Work required - The records follow. Filter them to the lines that hold "estimation".

***** Data

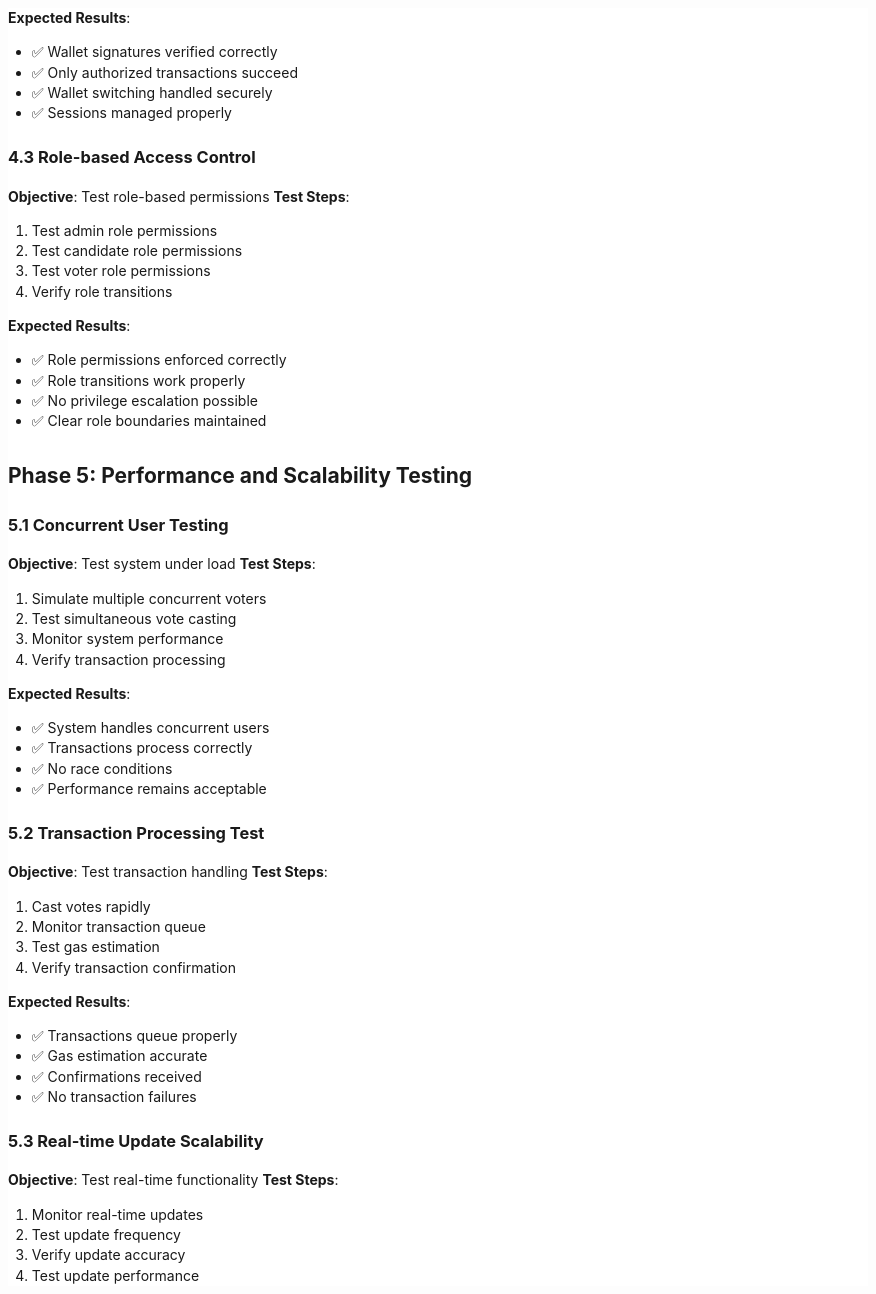 **Expected Results**:
- ✅ Wallet signatures verified correctly
- ✅ Only authorized transactions succeed
- ✅ Wallet switching handled securely
- ✅ Sessions managed properly

### 4.3 Role-based Access Control
**Objective**: Test role-based permissions
**Test Steps**:
1. Test admin role permissions
2. Test candidate role permissions
3. Test voter role permissions
4. Verify role transitions

**Expected Results**:
- ✅ Role permissions enforced correctly
- ✅ Role transitions work properly
- ✅ No privilege escalation possible
- ✅ Clear role boundaries maintained

## Phase 5: Performance and Scalability Testing

### 5.1 Concurrent User Testing
**Objective**: Test system under load
**Test Steps**:
1. Simulate multiple concurrent voters
2. Test simultaneous vote casting
3. Monitor system performance
4. Verify transaction processing

**Expected Results**:
- ✅ System handles concurrent users
- ✅ Transactions process correctly
- ✅ No race conditions
- ✅ Performance remains acceptable

### 5.2 Transaction Processing Test
**Objective**: Test transaction handling
**Test Steps**:
1. Cast votes rapidly
2. Monitor transaction queue
3. Test gas estimation
4. Verify transaction confirmation

**Expected Results**:
- ✅ Transactions queue properly
- ✅ Gas estimation accurate
- ✅ Confirmations received
- ✅ No transaction failures

### 5.3 Real-time Update Scalability
**Objective**: Test real-time functionality
**Test Steps**:
1. Monitor real-time updates
2. Test update frequency
3. Verify update accuracy
4. Test update performance
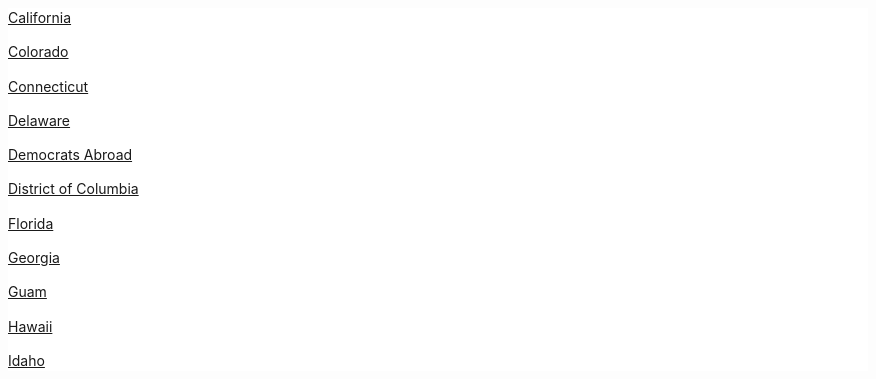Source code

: <div class="secondary-navstyles__DropdownItem-sc-1vet0er-9 kryUVr" color="#464646">

[California](/election/2020/state/california)

</div>

<div class="secondary-navstyles__DropdownItem-sc-1vet0er-9 kryUVr" color="#464646">

[Colorado](/election/2020/state/colorado)

</div>

<div class="secondary-navstyles__DropdownItem-sc-1vet0er-9 kryUVr" color="#464646">

[Connecticut](/election/2020/state/connecticut)

</div>

<div class="secondary-navstyles__DropdownItem-sc-1vet0er-9 kryUVr" color="#464646">

[Delaware](/election/2020/state/delaware)

</div>

<div class="secondary-navstyles__DropdownItem-sc-1vet0er-9 kryUVr" color="#464646">

[Democrats Abroad](/election/2020/state/democrats-abroad)

</div>

<div class="secondary-navstyles__DropdownItem-sc-1vet0er-9 kryUVr" color="#464646">

[District of Columbia](/election/2020/state/district-of-columbia)

</div>

<div class="secondary-navstyles__DropdownItem-sc-1vet0er-9 kryUVr" color="#464646">

[Florida](/election/2020/state/florida)

</div>

<div class="secondary-navstyles__DropdownItem-sc-1vet0er-9 kryUVr" color="#464646">

[Georgia](/election/2020/state/georgia)

</div>

<div class="secondary-navstyles__DropdownItem-sc-1vet0er-9 kryUVr" color="#464646">

[Guam](/election/2020/state/guam)

</div>

<div class="secondary-navstyles__DropdownItem-sc-1vet0er-9 kryUVr" color="#464646">

[Hawaii](/election/2020/state/hawaii)

</div>

<div class="secondary-navstyles__DropdownItem-sc-1vet0er-9 kryUVr" color="#464646">

[Idaho](/election/2020/state/idaho)

</div>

**********

Answer to this task -
3. Test gas estimation
- ✅ Gas estimation accurate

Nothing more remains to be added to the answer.